Sendo assim, a solução encontrada foi liberar parte de uma das estantes baixas — deixando apenas os livros básicos que também serão úteis para ele —, requisitar uma segunda cadeira e... traçar uma "fronteira" na mesa retangular, usando uma colorida fita adesiva — que foi violada por ambos três dias depois.

E esse quase um mês foi o bastante para provar que meus temores iniciais foram estúpidos. Mesmo que a saleta seja uma caixa de alfinetes comparada ao quarto, conseguimos facilmente nos adaptar em dividir o espaço com o outro; e sua presença consegue trazer um aconchego inusitado ao ambiente apertado.

E dividirmos a saleta me deu a oportunidade única de contemplar um lado dele que perdi por anos: o Hector concentrado nos estudos. Não que em nossa infância ele não fosse um bom aluno — Axl ajudava a absorver as lições através de brincadeiras e histórias, graças a isso, Hector tinha um ótimo desempenho e fazia os cortesões engolirem parte de suas críticas; depois, ele precisou repor os estudos preparatórios para a Academia, pausados pelo período que ladeamos a cama de Axl, e foi uma das coisas que o ajudou a lidar com o luto. Mas agora não é mero estudo por obrigação ou escape. Há um brilho determinado, uma satisfação particular quando compreende algo; quando acerta a maioria das questões que me pede para sabatiná-lo e uma determinação ainda maior para entender o quê errou... e existe algo de intensa e perturbadoramente charmoso quando ele está com as mangas enroladas, brincando com um lápis entre os dedos enquanto se debruça sobre um livro. Muitas vezes o bom-senso precisa me lembrar, com risinho cínico, que preciso voltar aos meus estudos.

Hoje precisamos lidar com os relatórios do CESIT antes de nos ocupar dos estudos de praxe. Em geral, escrever relatórios de reuniões são um tédio, mas ultimamente se tornou algo mais dinâmico, já que preciso debater com ele o que merece ou não entrar no relatório. E para ancorar minha mente por mais tempo no aqui e agora, aproveito a deixa que as necessidades do CESIT trazem para introduzi-lo em "Elaboração de Projetos e Soluções de Problemas" — algo que comecei a aprender desde os onze anos, mas somente nos últimos quatro passei a pôr em prática.

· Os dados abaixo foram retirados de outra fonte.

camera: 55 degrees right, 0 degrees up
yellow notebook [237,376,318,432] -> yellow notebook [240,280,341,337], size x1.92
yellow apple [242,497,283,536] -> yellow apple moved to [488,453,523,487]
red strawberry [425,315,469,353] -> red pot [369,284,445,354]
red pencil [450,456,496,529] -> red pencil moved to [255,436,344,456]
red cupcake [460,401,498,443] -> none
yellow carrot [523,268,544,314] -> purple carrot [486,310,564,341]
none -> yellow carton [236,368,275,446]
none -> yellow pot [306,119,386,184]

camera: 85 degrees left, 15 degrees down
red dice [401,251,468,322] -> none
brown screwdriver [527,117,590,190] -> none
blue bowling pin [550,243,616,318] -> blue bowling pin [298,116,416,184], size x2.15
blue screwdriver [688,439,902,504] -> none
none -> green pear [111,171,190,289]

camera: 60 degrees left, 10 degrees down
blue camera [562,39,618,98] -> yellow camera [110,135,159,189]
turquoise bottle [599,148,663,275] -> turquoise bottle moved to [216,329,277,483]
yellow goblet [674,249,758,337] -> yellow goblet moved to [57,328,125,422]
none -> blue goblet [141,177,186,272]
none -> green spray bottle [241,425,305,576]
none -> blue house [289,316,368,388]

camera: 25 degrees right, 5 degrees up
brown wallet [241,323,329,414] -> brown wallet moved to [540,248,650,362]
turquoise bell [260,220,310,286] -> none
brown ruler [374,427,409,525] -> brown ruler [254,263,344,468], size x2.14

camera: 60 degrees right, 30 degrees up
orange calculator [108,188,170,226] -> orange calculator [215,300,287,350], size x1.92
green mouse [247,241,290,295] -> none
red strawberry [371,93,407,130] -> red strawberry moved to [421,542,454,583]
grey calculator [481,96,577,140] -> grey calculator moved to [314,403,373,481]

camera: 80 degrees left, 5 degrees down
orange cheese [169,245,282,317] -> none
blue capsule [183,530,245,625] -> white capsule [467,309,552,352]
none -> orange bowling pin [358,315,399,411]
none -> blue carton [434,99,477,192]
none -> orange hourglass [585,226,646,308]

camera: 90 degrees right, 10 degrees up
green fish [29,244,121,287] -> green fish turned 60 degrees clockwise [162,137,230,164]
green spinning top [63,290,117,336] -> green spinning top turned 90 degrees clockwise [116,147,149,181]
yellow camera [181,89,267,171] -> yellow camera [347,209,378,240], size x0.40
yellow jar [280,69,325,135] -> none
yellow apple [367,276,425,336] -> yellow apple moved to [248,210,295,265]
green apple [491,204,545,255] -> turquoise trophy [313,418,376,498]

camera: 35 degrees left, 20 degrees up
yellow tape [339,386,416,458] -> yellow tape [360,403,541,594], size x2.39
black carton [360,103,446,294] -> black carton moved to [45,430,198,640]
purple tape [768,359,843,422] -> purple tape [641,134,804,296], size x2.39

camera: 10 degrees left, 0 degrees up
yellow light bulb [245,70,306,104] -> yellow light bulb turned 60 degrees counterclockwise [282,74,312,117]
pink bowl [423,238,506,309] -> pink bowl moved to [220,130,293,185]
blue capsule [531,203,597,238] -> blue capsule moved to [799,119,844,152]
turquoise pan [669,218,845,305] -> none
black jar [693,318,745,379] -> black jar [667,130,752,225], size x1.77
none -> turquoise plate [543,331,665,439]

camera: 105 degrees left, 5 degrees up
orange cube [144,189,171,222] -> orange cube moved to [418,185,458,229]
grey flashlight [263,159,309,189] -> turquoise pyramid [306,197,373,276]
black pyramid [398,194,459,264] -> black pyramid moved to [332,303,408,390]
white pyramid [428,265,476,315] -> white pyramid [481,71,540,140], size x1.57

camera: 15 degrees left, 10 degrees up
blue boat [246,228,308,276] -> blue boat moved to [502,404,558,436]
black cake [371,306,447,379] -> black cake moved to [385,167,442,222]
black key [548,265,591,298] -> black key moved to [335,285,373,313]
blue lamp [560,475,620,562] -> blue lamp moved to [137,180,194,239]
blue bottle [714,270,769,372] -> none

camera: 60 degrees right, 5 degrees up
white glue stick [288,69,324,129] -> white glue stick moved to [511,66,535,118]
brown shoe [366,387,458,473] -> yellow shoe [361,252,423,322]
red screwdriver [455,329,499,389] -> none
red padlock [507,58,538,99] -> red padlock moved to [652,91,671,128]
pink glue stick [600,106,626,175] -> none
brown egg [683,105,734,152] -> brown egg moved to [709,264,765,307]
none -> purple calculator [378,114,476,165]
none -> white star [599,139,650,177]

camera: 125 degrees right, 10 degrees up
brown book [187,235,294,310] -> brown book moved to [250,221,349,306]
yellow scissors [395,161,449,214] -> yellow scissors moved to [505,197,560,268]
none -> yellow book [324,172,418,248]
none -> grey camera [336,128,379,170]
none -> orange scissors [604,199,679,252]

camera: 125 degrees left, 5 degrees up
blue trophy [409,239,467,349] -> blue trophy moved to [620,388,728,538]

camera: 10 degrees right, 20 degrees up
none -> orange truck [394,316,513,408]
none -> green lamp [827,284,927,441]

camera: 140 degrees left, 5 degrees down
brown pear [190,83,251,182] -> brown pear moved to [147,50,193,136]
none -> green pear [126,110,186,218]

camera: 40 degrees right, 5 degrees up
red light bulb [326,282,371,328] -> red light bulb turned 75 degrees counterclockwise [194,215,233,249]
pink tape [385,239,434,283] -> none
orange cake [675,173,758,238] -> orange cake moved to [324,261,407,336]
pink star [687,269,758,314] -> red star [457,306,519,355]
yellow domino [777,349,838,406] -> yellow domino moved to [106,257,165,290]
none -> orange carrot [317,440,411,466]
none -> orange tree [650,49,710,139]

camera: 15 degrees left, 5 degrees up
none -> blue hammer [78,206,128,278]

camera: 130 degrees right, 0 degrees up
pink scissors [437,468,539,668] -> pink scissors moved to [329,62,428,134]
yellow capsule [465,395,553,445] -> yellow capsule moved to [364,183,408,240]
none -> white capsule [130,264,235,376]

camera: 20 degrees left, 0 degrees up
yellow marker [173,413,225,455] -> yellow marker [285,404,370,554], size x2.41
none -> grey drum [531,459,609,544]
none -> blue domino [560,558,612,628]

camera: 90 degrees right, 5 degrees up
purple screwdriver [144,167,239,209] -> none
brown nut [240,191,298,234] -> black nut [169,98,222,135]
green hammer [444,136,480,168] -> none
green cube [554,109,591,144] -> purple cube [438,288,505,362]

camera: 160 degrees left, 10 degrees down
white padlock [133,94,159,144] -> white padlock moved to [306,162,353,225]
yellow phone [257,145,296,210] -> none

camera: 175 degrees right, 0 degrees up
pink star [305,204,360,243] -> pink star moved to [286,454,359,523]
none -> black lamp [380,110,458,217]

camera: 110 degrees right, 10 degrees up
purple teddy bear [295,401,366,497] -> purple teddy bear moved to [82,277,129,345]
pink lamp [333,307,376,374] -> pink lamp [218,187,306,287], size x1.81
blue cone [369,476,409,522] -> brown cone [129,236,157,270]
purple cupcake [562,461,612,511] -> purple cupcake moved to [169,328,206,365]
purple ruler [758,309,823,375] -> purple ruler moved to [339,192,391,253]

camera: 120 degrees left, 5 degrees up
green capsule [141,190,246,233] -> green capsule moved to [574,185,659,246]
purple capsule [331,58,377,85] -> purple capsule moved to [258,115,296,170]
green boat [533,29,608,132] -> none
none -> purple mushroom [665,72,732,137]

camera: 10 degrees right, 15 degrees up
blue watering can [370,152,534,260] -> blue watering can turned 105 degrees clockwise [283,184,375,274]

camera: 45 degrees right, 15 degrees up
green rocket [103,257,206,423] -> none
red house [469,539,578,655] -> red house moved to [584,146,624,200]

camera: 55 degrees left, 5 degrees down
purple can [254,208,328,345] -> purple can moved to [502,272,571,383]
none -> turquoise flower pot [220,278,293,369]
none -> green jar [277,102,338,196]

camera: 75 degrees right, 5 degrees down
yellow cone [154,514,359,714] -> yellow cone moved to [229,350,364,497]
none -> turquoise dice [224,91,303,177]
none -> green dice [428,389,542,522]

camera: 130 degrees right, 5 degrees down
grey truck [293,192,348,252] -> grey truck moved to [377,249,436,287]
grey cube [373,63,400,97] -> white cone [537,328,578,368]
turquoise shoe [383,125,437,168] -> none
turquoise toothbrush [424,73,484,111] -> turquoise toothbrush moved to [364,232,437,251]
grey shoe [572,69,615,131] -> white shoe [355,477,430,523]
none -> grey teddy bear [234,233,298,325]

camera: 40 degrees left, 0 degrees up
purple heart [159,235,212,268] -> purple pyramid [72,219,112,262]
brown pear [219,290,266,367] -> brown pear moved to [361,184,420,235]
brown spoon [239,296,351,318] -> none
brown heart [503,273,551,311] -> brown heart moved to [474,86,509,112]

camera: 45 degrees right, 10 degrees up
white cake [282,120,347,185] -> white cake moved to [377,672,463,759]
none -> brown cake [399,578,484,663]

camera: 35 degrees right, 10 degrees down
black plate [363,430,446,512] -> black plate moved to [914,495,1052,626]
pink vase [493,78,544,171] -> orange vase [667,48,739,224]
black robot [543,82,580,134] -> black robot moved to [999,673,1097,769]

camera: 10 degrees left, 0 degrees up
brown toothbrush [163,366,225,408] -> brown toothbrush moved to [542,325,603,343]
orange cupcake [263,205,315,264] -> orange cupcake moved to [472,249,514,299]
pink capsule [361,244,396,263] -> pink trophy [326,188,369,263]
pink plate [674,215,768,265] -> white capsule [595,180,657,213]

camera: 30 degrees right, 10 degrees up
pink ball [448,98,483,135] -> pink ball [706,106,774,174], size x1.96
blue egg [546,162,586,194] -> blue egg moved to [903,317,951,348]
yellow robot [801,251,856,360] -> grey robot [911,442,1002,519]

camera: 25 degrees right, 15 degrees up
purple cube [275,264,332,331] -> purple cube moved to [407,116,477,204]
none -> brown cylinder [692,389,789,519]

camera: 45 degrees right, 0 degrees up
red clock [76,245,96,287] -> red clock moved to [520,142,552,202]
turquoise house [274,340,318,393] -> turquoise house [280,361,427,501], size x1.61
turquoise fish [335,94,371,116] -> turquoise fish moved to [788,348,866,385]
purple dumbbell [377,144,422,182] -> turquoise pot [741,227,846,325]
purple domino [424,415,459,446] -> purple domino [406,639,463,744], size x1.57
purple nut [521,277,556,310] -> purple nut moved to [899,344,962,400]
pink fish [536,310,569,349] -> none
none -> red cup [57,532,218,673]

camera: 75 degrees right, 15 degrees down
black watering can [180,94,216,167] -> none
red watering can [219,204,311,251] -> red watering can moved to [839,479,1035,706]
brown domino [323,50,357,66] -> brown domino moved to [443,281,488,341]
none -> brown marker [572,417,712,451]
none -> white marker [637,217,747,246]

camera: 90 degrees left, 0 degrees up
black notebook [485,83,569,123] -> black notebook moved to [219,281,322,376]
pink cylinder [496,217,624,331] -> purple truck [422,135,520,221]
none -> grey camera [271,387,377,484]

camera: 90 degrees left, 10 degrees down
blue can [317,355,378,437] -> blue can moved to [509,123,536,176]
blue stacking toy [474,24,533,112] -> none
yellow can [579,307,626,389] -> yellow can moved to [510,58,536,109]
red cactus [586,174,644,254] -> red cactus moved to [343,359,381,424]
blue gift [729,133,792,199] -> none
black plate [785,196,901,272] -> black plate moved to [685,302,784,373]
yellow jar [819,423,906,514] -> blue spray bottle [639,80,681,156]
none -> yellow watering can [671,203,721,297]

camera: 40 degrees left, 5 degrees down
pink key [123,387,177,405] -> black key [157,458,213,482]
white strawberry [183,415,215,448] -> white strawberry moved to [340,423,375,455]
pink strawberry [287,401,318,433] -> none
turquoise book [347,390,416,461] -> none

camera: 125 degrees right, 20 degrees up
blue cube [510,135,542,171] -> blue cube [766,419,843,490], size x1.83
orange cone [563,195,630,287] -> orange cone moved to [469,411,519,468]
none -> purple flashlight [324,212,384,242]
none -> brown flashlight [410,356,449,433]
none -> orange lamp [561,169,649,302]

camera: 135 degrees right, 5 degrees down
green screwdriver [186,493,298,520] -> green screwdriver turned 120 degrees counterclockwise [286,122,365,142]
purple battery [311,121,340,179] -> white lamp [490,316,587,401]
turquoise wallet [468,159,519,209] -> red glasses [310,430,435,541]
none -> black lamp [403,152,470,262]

Foi uma longa e penosa estrada aprender a criar protótipos ou soluções para os problemas que papai me passava. Ele sempre me crivava de perguntas sobre o porquê eu havia decidido isso e não aquilo, testando meus argumentos a ponto de eu me sentir num tribunal — algo que suscitou diversas discussões; afinal, se ele iria questionar tudo, por que me pedia para fazer?

"Se não consegue defender suas decisões nem diante de mim sem perder a calma, como vai defender no Conselho? Sua palavra terá mais peso como rainha, mas não ache que isso basta para governar, Alissa", foi a resposta dele após eu protestar sobre reescrever um trabalho pela terceira vez. Foram meses de sermões e choros de raiva e desespero, mas, quando dei por mim, havia absorvido cada uma das perguntas irritantes a ponto de iniciar qualquer trabalho elencando todas as possíveis questões para respondê-las ao longo do projeto. Ainda assim, é claro que em todo pré-projeto haverá brechas, afinal, seria impossível eu conhecer tudo sobre tudo: de engenharias até administração de hospitais.